Vi presento Fiat l’americana (italiana se serve)


Qualche tempo fa un tizio diceva che se la Fiat facesse auto dello stesso livello delle sue pubblicità, sarebbe un’azienda fantastica. Certo, nella sua lunga storia ha prodotto veicoli di varia qualità. Da quelle riuscite come la Uno e la Punto, a quelle così poco riuscite, come la Fiat Palio, da determinare una crisi da cui l’azienda è emersa solo grazie al fortunoso accordo con la General Motors.

Al di là della sua effettiva qualità la Fiat deve una parte dei suoi introiti alla commistione che essa ha con l’Italia e col relativo sentimento nazionale. In tanti anni ha goduto del marchio di azienda nazionale per assicurarsi sia una bella fetta di mercato, sia dosi consistenti di sovvenzioni statali. Ma non solo. Anche quando l’azienda si è espansa all’estero si è portata dietro, inevitabilmente, quel retrogusto di italianità che nel mercato internazionale molto spesso rappresenta una marcia in più.
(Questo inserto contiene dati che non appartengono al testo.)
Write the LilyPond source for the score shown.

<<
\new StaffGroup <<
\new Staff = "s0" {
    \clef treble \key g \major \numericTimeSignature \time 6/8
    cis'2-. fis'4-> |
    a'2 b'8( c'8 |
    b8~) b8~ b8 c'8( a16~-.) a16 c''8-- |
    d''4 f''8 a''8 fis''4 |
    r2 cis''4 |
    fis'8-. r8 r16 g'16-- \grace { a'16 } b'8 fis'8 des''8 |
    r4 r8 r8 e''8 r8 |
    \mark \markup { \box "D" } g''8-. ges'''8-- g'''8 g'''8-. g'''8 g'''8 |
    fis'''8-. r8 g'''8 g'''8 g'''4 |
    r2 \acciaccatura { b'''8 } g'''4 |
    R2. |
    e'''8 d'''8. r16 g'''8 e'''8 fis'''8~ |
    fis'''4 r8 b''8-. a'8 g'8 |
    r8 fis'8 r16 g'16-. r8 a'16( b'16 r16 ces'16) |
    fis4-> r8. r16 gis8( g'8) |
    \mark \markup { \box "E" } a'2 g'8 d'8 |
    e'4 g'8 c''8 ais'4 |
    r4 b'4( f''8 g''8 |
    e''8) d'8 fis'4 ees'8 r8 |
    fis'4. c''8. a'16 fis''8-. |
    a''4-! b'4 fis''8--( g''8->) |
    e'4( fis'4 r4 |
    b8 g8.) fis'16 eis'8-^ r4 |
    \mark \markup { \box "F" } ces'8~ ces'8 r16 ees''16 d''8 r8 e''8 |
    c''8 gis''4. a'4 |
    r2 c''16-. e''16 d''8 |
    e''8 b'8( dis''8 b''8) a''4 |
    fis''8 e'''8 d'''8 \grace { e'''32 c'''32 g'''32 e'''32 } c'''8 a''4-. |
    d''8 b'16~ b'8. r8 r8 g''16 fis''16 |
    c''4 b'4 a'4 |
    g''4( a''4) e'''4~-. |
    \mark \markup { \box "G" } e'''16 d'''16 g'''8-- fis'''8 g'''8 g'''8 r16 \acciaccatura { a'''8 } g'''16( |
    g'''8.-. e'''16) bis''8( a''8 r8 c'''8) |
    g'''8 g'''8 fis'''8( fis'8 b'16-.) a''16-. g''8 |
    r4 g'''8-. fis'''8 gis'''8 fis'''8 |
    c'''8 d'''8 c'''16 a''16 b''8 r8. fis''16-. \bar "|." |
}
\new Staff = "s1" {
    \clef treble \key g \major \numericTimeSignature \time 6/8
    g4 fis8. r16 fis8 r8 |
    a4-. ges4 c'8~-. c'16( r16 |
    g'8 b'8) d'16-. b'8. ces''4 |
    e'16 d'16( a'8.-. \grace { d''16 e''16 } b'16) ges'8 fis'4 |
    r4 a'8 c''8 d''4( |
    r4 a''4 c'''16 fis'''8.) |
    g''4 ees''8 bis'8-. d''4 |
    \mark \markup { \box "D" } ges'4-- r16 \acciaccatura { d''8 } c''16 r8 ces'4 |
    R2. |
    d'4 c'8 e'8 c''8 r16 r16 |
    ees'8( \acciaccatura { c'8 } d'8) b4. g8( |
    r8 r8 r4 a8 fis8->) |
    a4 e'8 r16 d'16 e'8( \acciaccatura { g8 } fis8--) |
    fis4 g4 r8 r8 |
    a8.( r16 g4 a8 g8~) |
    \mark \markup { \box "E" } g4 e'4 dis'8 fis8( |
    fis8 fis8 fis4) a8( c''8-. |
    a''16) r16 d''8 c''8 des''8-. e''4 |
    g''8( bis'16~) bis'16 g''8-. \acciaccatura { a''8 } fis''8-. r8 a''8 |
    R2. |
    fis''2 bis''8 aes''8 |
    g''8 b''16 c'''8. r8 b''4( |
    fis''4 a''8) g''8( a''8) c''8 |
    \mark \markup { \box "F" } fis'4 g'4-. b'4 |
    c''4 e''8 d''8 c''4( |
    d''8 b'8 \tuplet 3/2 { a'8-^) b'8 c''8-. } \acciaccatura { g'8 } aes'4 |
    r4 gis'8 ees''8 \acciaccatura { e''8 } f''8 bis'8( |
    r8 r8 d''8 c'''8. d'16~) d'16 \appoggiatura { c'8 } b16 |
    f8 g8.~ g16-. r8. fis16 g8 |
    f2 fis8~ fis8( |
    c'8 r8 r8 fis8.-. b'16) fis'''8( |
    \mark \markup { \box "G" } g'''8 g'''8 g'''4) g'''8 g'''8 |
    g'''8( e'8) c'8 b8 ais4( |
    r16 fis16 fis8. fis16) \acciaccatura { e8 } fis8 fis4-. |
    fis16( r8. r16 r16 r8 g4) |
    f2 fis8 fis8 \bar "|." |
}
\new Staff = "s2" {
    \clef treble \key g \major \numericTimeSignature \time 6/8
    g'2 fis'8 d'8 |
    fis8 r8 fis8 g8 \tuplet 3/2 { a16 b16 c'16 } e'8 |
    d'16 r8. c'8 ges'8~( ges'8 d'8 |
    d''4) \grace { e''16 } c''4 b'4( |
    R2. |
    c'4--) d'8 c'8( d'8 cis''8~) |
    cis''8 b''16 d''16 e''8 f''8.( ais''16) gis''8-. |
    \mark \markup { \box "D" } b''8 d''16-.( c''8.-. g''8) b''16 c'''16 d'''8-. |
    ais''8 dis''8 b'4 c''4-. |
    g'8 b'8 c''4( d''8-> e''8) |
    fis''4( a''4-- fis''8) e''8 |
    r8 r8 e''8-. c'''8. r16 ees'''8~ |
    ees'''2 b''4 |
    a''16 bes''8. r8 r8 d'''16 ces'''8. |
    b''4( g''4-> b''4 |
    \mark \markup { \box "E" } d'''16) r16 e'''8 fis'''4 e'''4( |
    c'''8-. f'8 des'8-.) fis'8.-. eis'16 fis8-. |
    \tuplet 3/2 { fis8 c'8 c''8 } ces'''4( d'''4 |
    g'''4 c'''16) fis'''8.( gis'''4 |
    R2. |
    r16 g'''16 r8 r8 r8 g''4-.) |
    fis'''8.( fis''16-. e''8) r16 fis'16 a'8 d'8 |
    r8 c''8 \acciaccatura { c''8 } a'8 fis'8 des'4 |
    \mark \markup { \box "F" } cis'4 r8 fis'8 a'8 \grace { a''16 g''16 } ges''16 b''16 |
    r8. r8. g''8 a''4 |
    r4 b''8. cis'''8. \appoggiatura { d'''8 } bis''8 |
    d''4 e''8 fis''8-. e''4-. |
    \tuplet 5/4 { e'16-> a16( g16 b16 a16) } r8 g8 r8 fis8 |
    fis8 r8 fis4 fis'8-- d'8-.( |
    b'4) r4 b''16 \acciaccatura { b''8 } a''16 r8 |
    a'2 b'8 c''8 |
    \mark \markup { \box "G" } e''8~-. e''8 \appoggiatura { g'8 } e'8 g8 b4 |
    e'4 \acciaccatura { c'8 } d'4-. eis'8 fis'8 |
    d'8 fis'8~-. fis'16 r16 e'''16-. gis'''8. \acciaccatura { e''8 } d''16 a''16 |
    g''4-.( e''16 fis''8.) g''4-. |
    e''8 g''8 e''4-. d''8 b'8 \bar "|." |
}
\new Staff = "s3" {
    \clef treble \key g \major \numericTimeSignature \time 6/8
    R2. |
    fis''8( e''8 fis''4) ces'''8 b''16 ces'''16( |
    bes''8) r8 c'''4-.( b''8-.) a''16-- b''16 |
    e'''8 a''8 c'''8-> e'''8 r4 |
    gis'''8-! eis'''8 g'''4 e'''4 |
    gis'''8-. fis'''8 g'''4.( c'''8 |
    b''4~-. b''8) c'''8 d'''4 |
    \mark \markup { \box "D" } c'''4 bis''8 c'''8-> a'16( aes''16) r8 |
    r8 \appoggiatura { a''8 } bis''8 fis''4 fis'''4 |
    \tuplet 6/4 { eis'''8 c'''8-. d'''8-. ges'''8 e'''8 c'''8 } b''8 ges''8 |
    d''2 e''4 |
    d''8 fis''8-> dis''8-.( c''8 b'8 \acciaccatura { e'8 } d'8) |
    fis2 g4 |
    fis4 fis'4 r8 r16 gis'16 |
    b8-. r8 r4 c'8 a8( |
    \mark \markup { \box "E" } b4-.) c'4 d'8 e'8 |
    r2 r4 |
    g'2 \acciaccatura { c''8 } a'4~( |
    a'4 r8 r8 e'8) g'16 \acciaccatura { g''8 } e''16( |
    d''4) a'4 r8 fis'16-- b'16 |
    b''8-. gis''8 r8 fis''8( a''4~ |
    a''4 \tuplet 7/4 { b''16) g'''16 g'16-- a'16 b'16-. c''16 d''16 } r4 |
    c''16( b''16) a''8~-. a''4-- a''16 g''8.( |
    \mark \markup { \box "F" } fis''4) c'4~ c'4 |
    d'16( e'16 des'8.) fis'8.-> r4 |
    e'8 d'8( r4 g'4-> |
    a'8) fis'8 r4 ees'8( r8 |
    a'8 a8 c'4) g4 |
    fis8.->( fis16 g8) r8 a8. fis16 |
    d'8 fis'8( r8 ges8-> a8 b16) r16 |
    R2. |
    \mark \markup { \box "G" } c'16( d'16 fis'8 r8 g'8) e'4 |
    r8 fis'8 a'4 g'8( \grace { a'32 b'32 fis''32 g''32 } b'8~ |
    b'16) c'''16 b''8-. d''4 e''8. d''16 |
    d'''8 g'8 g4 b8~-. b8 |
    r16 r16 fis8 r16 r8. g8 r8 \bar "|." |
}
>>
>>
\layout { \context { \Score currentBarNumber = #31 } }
Nonostante questo debito però, naturale e fisiologico, negli ultimi anni abbiamo assistito ad una serie di affermazioni, prese di posizioni e scelte aziendali che di fatto hanno remato contro l’Italia e gli italiani. E’ il caso della politica del tanto decantato amministratore delegato Marchionne.
Pensiamo alla chiusura di stabilimenti (Melfi e Pomigliano d’Arco) per spostare la produzione in quei Paesi dove il costo della manodopera è inferiore, pensiamo all’irrigidimento delle condizioni lavorative degli operai, pensiamo allo scorporo degli uffici in vista del loro trasferimento negli Usa. E pensiamo ad un’affermazione che Marchionne fece quando fu ospite da Fabio Fazio: senza l’Italia la Fiat ci guadagnerebbe. Può darsi, ma prima deve restituire tutto il denaro pubblico ricevuto.

Precisiamo.
Ogni azienda può assumere mille volti, a seconda delle contingenze che il mercato impone. Del resto nessun argomento è più forte dei conti in uscita. Il punto però è che nei momenti più critici le aziende come la Fiat si giocano un bel pezzo del proprio nome, poiché l’imprenditoria è anche una forma di cultura la quale, una volta sradicata, non può essere certo restaurata con una campagna di marketing.
Per tanto permettete che un italiano si senta offeso nel vedere lo spot della Nuova Panda, intriso di sentimento nazionale e patriottismo, dopo che la Fiat ha maltrattato l’Italia in più modi? Permettete che sempre più italiani si sentano un po’ traditi?

La Fiat ha smesso di avere quel valore sociale e civile per cui andava menzionata come azienda nazionale. Non assume lavoratori e quelli che riesce a mantenere li sottopone a turni estenuanti. Chiude stabilimenti seguendo la scia di tante multinazionali che spostano la produzione in Paesi in via di sviluppo. Nulla da ridire, per carità, ma è anche vero che ogni scelta consiste in un guadagno e in una perdita: risparmierà sulla produzione ma con che faccia Marchionne può ritenere la sua un’azienda italiana? E ancora. La fusione con la Crysler tende a spostare il baricentro sempre più oltreoceano, trascinandosi così anche gli uffici di Torino. E alcune affermazioni non fanno altro che infangare i benefici che ha avuto dalla commistione con l’Italia.


La pubblicità della Nuova Panda tanto è bella, tanto è infondata. La verità è che la Fiat non può vantare quell’ulteriore motivo che ci indurrebbe ad acquistare Fiat. Non più almeno.